- Reading text -
--- START ---
# August Goose season



## bluebill7 (Jan 16, 2010)

Hello all north dakota residents! Myself and 2 others 24, and 29 year old passionate male hunters will be coming through nodak on the 14th of august. We were discussing things with our film crew for the upcoming season and realized that there was a goose season that opened on the 15th. We figured we would put this messge up and see if there was anyone out there that would like to take us and our crew out. We will be coming direct from the dave smith decoy factory in oregan. If u do not have any decoys! No problem!!! At the time we will have 180 of the new ace dsds full body canadas. Along with dogs, trailer and all the other gear! Another added benifit would be that our entire 2 to 3 days of hunting together would all be filmed! We are all from calgary alberta and very experienced and easy to get along with hunters! If interested please PM with your location. And any other info or questions you have! Thanks for your time!


----------



## pheasants (Oct 5, 2009)

Is this August season a for sure? I have looked all over the ND game and fish website and cant see anything for this year!


----------



## drakespanker12 (Aug 28, 2006)

It Opens on the 14th, just called out to Bismark yesterday and asked them


----------



## pheasants (Oct 5, 2009)

Did u ask if same limits and regs?


----------



## drakespanker12 (Aug 28, 2006)

no i did not but i'm guessing they haven't changed any


----------



## goosehunternd (Mar 10, 2006)

I talked to ND game and fish today and was told season opens Aug. 15th


----------



## CuppedAndComitted (Mar 3, 2007)

So what date is it???!!!! Does anyone know for sure? Its less than a month away...people have jobs and need to plan ahead. Sorry to come off like a prick but man this is starting to get a little frustrating.


----------



## TL1FAAT (Apr 16, 2009)

Fargo Scheels said the 15th...
--- END ---
- What you need to do -
1 > In the goose season thread, what city and province do bluebill7 and the other hunters come from?
2 > Retype the goose season thread from "So what date" up to and including "(Apr 16, 2009)".
3 > Extend the goose season thread by writing what comes after its last post.
The material that comes next isn't needed for anything here.

- Extracted material -
--- START ---
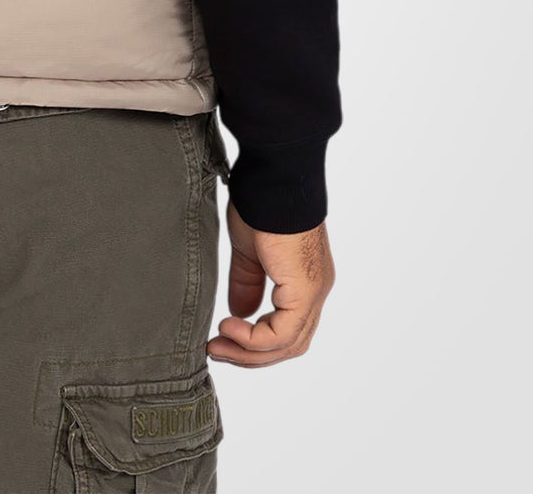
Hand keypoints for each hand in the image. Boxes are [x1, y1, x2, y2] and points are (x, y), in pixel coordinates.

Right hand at [206, 200, 334, 367]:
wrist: (274, 178)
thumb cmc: (261, 201)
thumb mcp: (249, 250)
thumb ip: (247, 282)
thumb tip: (240, 313)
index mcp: (304, 279)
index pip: (286, 328)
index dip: (254, 340)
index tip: (222, 337)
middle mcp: (315, 290)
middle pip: (289, 343)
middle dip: (250, 354)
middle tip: (217, 351)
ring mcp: (314, 291)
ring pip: (288, 344)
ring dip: (249, 352)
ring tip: (218, 345)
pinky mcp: (305, 290)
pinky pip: (283, 333)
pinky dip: (255, 339)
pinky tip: (229, 328)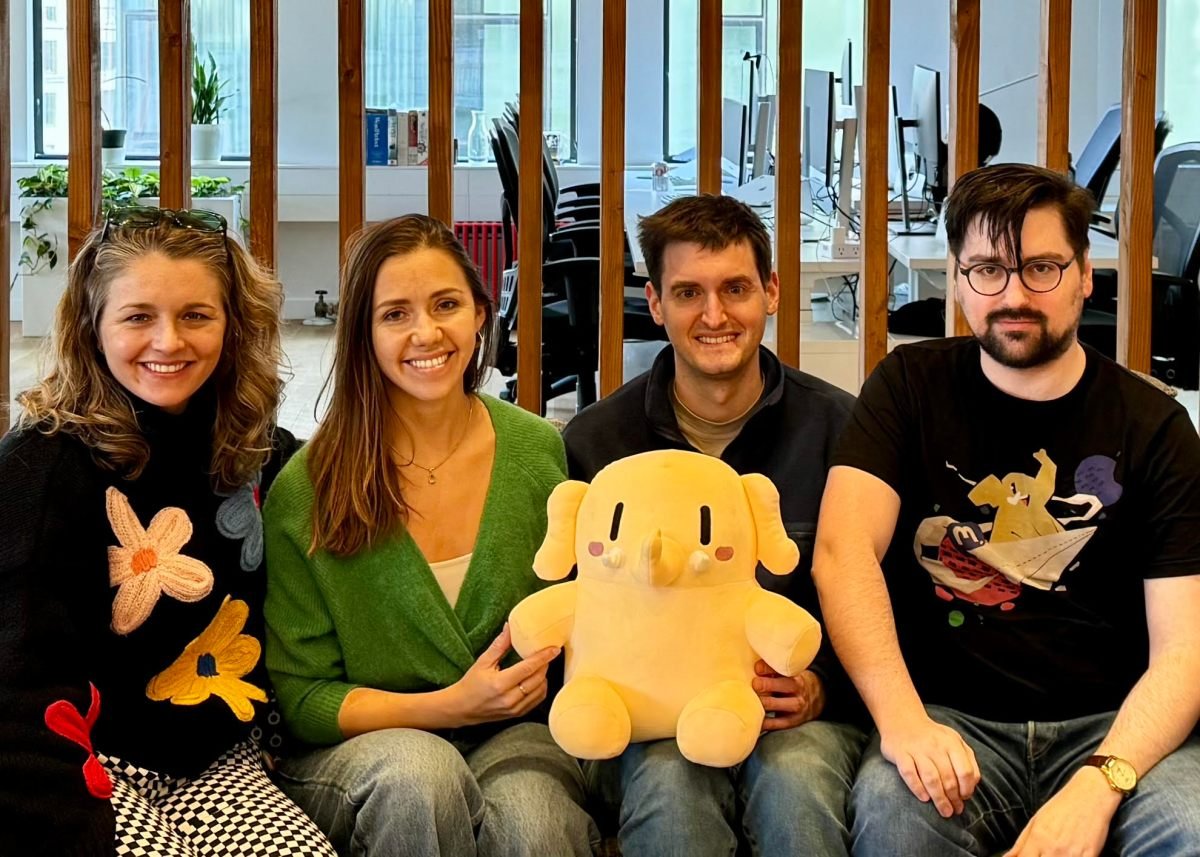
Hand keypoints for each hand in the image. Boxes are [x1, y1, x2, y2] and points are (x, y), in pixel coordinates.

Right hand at [448, 624, 559, 725]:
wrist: (461, 708)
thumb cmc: (470, 684)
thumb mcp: (482, 662)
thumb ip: (499, 646)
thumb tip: (510, 627)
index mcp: (500, 684)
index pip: (528, 668)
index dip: (543, 657)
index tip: (554, 648)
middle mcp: (509, 698)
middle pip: (538, 679)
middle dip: (545, 665)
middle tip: (546, 653)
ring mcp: (514, 709)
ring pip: (540, 690)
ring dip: (544, 676)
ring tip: (540, 665)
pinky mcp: (517, 714)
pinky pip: (537, 700)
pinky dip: (541, 688)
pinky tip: (536, 679)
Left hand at [752, 663, 824, 730]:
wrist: (816, 698)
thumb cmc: (792, 682)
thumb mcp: (788, 673)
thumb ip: (772, 669)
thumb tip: (752, 668)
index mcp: (794, 674)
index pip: (780, 669)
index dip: (767, 668)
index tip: (757, 669)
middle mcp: (797, 689)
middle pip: (779, 686)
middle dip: (763, 685)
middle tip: (753, 685)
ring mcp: (795, 706)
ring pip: (775, 704)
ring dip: (760, 702)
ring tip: (749, 700)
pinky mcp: (792, 721)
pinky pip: (774, 723)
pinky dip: (762, 722)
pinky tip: (753, 719)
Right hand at [878, 712, 979, 817]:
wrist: (902, 720)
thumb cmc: (932, 737)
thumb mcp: (954, 741)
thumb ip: (967, 760)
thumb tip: (971, 785)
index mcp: (951, 743)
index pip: (965, 771)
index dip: (967, 789)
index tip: (964, 798)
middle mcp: (935, 745)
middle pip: (948, 778)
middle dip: (953, 798)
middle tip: (954, 810)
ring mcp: (916, 749)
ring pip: (930, 778)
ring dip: (939, 798)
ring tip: (944, 811)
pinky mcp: (900, 753)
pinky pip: (909, 773)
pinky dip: (917, 787)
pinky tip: (924, 798)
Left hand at [1005, 769, 1119, 856]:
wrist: (1091, 795)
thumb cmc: (1061, 806)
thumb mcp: (1036, 821)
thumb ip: (1020, 844)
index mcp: (1038, 838)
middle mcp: (1054, 848)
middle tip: (1040, 854)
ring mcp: (1073, 854)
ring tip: (1053, 854)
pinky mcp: (1091, 856)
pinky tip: (1069, 855)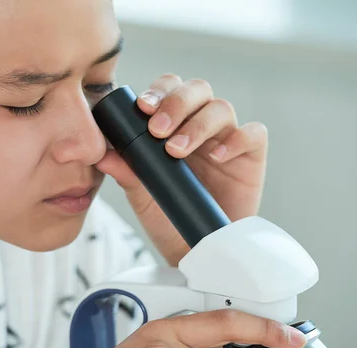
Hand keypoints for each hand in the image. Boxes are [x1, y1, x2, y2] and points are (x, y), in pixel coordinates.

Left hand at [96, 74, 267, 265]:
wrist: (193, 249)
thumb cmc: (167, 216)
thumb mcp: (141, 194)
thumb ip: (125, 171)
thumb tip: (102, 155)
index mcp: (174, 124)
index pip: (168, 90)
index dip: (158, 91)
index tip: (142, 108)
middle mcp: (201, 124)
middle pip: (197, 89)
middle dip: (176, 102)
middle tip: (157, 129)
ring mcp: (226, 138)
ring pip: (221, 108)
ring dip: (197, 124)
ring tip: (176, 150)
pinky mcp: (250, 157)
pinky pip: (254, 134)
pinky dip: (236, 139)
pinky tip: (217, 157)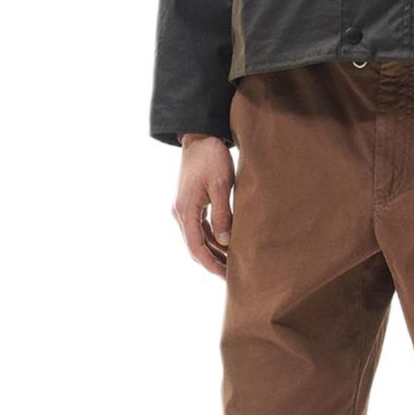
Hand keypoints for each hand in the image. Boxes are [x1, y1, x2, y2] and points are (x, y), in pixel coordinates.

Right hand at [173, 134, 234, 278]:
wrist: (200, 137)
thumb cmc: (212, 158)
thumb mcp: (220, 185)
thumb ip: (222, 213)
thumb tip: (226, 242)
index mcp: (185, 210)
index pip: (196, 247)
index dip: (211, 264)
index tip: (226, 277)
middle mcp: (180, 213)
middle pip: (195, 247)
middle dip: (213, 263)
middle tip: (233, 276)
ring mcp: (183, 209)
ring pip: (198, 239)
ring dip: (214, 252)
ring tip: (233, 264)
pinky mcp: (190, 204)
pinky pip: (200, 228)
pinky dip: (212, 239)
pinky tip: (227, 245)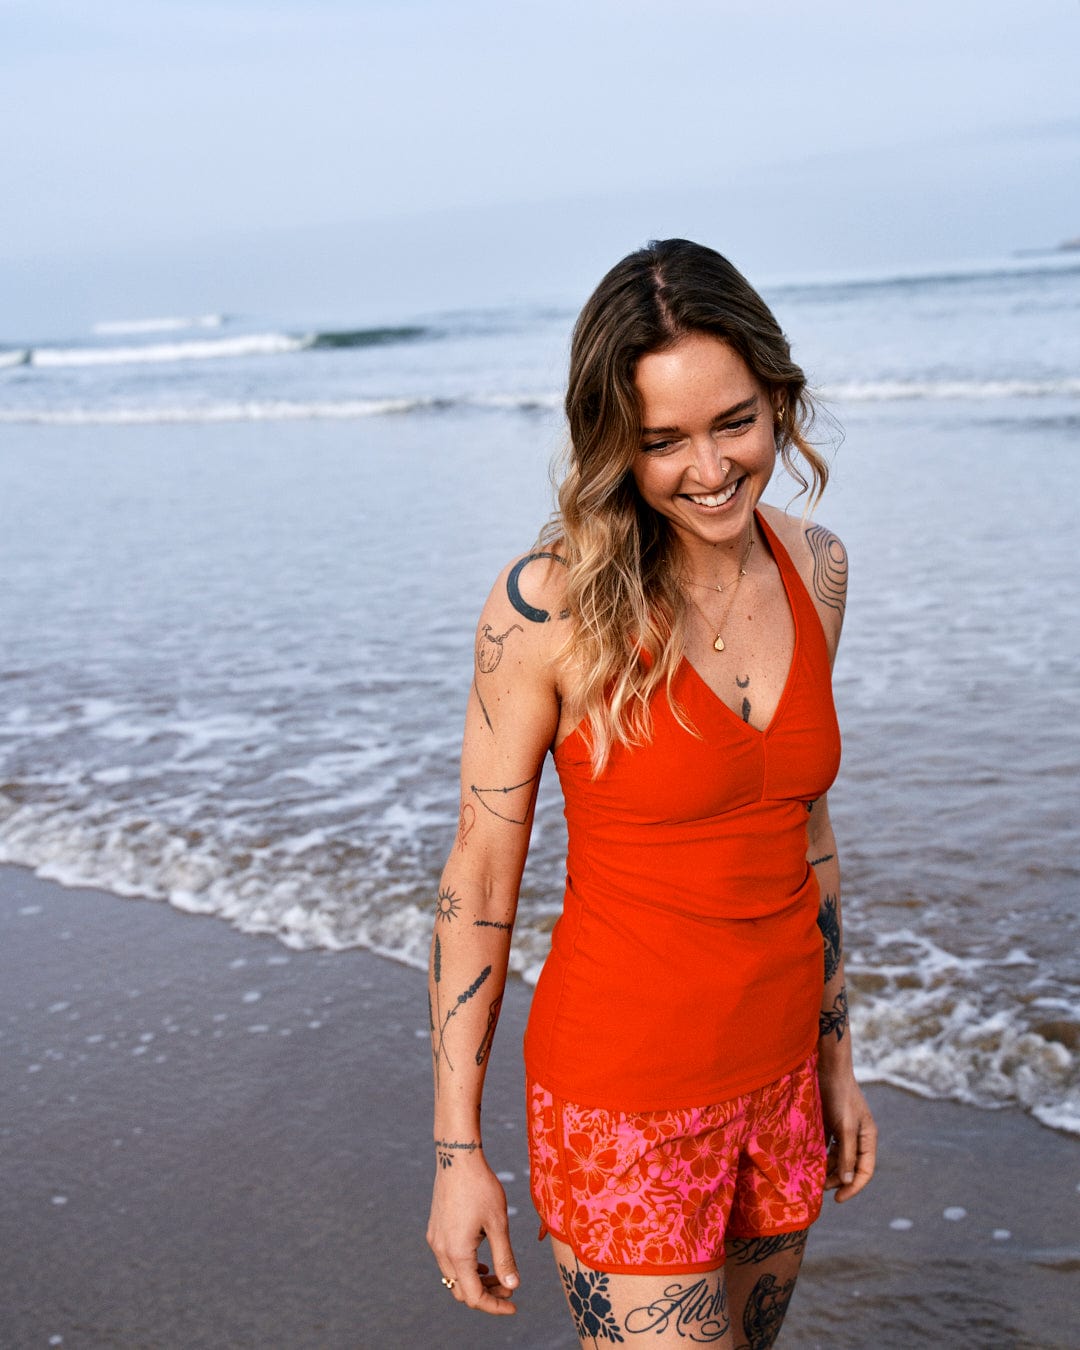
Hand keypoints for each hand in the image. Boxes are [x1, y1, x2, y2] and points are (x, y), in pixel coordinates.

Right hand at [427, 1152, 520, 1314]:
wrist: (457, 1157)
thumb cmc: (481, 1187)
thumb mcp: (498, 1223)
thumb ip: (504, 1257)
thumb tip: (513, 1285)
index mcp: (457, 1252)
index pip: (474, 1296)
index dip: (495, 1306)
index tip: (514, 1304)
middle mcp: (441, 1250)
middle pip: (462, 1290)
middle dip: (487, 1294)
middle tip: (510, 1288)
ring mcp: (435, 1240)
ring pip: (454, 1276)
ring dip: (476, 1281)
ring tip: (499, 1275)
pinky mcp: (435, 1230)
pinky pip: (448, 1260)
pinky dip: (466, 1268)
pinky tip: (482, 1261)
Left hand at [818, 1066, 876, 1201]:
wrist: (827, 1069)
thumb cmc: (840, 1096)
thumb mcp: (845, 1127)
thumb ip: (847, 1154)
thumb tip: (847, 1182)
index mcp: (868, 1138)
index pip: (865, 1171)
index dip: (853, 1187)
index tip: (839, 1199)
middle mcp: (858, 1136)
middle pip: (850, 1166)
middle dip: (837, 1179)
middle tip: (820, 1189)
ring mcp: (844, 1130)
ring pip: (837, 1158)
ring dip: (827, 1168)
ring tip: (813, 1177)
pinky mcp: (831, 1124)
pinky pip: (827, 1146)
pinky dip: (820, 1155)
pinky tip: (809, 1161)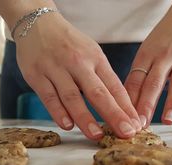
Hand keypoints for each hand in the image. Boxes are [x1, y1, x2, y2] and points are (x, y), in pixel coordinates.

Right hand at [15, 13, 140, 139]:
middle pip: (98, 93)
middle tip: (126, 133)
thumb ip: (103, 78)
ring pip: (72, 97)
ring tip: (97, 135)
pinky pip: (48, 96)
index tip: (136, 125)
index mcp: (96, 58)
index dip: (126, 108)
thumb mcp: (91, 54)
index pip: (115, 87)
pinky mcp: (36, 75)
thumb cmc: (69, 44)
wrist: (38, 23)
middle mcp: (78, 63)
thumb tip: (121, 108)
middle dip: (114, 115)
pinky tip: (67, 125)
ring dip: (86, 118)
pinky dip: (58, 112)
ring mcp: (56, 68)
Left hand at [125, 10, 171, 126]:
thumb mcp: (146, 53)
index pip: (136, 80)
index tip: (128, 119)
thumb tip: (127, 104)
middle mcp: (164, 56)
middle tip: (142, 124)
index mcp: (146, 55)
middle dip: (147, 105)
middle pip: (154, 83)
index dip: (131, 100)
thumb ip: (139, 76)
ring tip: (168, 120)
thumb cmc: (163, 40)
--- END ---
- Exercise answers -
1 > Calgary, Alberta.

2 >
So what date is it???!!!! Does anyone know for sure? Its less than a month away...people have jobs and need to plan ahead. Sorry to come off like a prick but man this is starting to get a little frustrating.


----------



## TL1FAAT (Apr 16, 2009)

3 >
----------



## drakespanker12 (Aug 28, 2006)

after that qoute on the 15th i called them again this afternoon an i was told for the second time that it opens on the 14th.....


----------



## bowhunter09 (Jan 25, 2009)

CuppedAndComitted said:


> So what date is it???!!!! Does anyone know for sure? Its less than a month away...people have jobs and need to plan ahead. Sorry to come off like a prick but man this is starting to get a little frustrating.


If you want to know so bad call the DNR yourself, sorry but its your own responsibility to find out yourself :beer:


----------



## bowhunter09 (Jan 25, 2009)

Well I thought this was easy to check but here ya go

1. Season Dates, Times, Open Areas
Open Area: Statewide
Opens: August 15 Closes: September 15 (Except in Missouri River Zone)
Daily Limit: 5
Possession Limit: 10
Shooting Hours: 30 minutes before sunrise to sunset

Missouri River Canada Goose Zone
Open Area: See map below
Opens: August 15 Closes: September 7
Daily Limit: 5
Possession Limit: 10
Shooting Hours: 30 minutes before sunrise to sunset


----------



## nodakoutdoors.com (Feb 27, 2002)

I'm pretty sure the NDGF site is only showing 2009 for the early season (at least that's what I'm seeing).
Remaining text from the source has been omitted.